(Task item):
Output every line of text in the records below without changing anything. Leave the pictures out.
+++ Exercise inputs +++
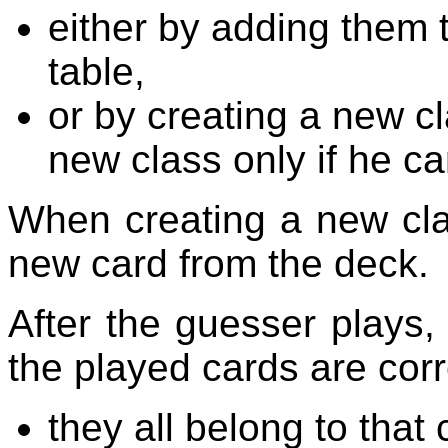
either by adding them 
table,
or by creating a new c
new class only if he ca
When creating a new cla
new card from the deck.
After the guesser plays,
the played cards are corre
they all belong to that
+++
(Answer for this exercise):
either by adding them 
table,
or by creating a new c
new class only if he ca
When creating a new cla
new card from the deck.
After the guesser plays,
the played cards are corre
they all belong to that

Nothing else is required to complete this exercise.